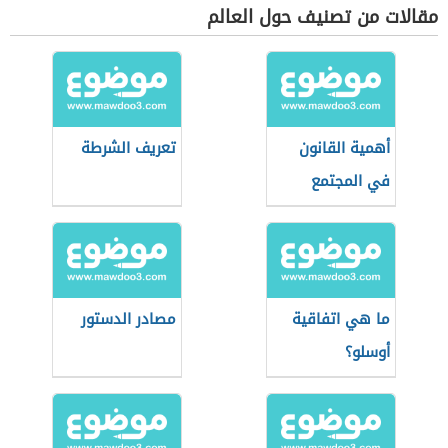
مقالات من تصنيف حول العالم
أهمية القانون
تعريف الشرطة
في المجتمع
ما هي اتفاقية
مصادر الدستور
أوسلو؟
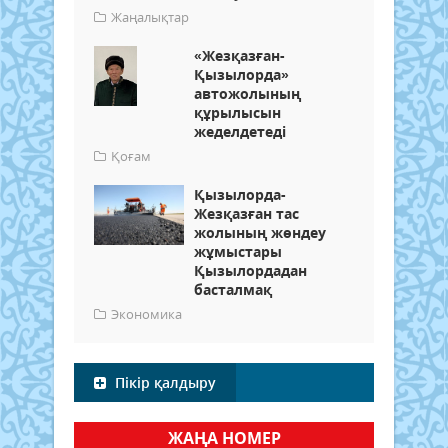
Жаңалықтар
«Жезқазған-
Қызылорда»
автожолының
құрылысын
жеделдетеді
Қоғам
Қызылорда-
Жезқазған тас
жолының жөндеу
жұмыстары
Қызылордадан
басталмақ
Экономика
Пікір қалдыру
ЖАҢА НОМЕР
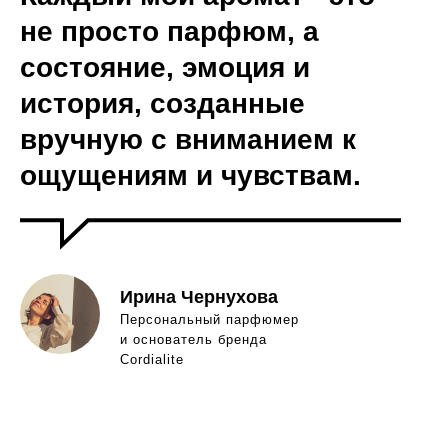
не просто парфюм, а
состояние, эмоция и
история, созданные
вручную с вниманием к
ощущениям и чувствам.
Ирина Чернухова
Персональный парфюмер
и основатель бренда
Cordialite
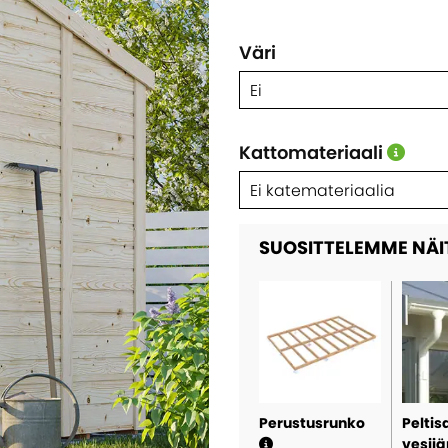
Väri
Ei
Kattomateriaali
Ei katemateriaalia
SUOSITTELEMME NÄI
Perustusrunko
Peltis
vesij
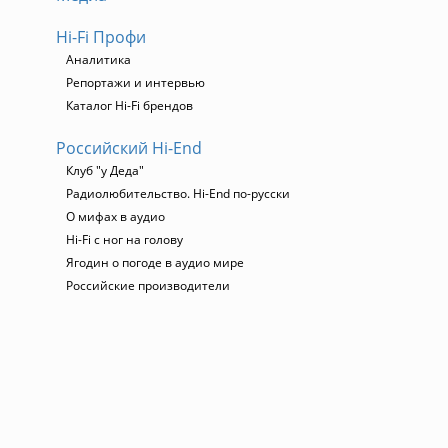
Hi-Fi Профи
Аналитика
Репортажи и интервью
Каталог Hi-Fi брендов
Российский Hi-End
Клуб "у Деда"
Радиолюбительство. Hi-End по-русски
О мифах в аудио
Hi-Fi с ног на голову
Ягодин о погоде в аудио мире
Российские производители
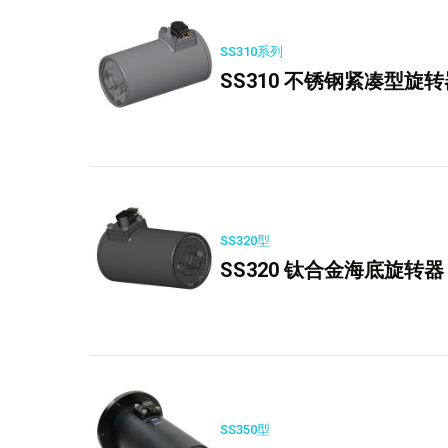
SS310系列
SS310 不锈钢紧凑型旋转
SS320型
SS320 钛合金海底旋转器
SS350型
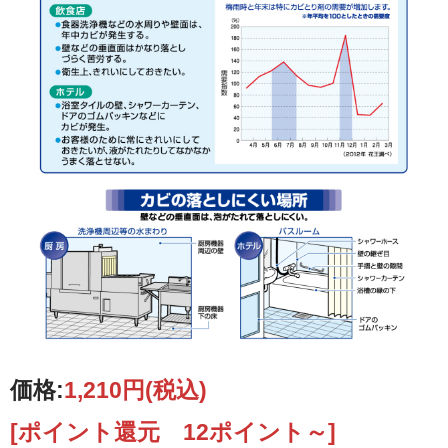
価格:
1,210円
(税込)
[ポイント還元 12ポイント～]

※

**YOUR TASK**
Reproduce each entry verbatim, excluding any embedded images.

**RESPONSE BOX**
مقالات من تصنيف حول العالم
أهمية القانون
تعريف الشرطة
في المجتمع
ما هي اتفاقية
مصادر الدستور
أوسلو؟
Жаңалықтар
«Жезқазған-
Қызылорда»
автожолының
құрылысын
жеделдетеді
Қоғам
Қызылорда-
Жезқазған тас
жолының жөндеу
жұмыстары
Қызылордадан
басталмақ
Экономика
Пікір қалдыру
ЖАҢА НОМЕР
не просто парфюм, а
состояние, эмоция и
история, созданные
вручную с вниманием к
ощущениям и чувствам.
Ирина Чернухова
Персональный парфюмер
и основатель бренда
Cordialite
Väri
Ei
Kattomateriaali
Ei katemateriaalia
SUOSITTELEMME NÄI
Perustusrunko
Peltis
vesij
Hi-Fi Профи
Аналитика
Репортажи и интервью
Каталог Hi-Fi брендов
Российский Hi-End
Клуб "у Деда"
Радиолюбительство. Hi-End по-русски
О мифах в аудио
Hi-Fi с ног на голову
Ягодин о погоде в аудио мире
Российские производители
SS310系列
SS310 不锈钢紧凑型旋转
SS320型
SS320 钛合金海底旋转器
SS350型
価格:
1,210円
(税込)
[ポイント還元 12ポイント～]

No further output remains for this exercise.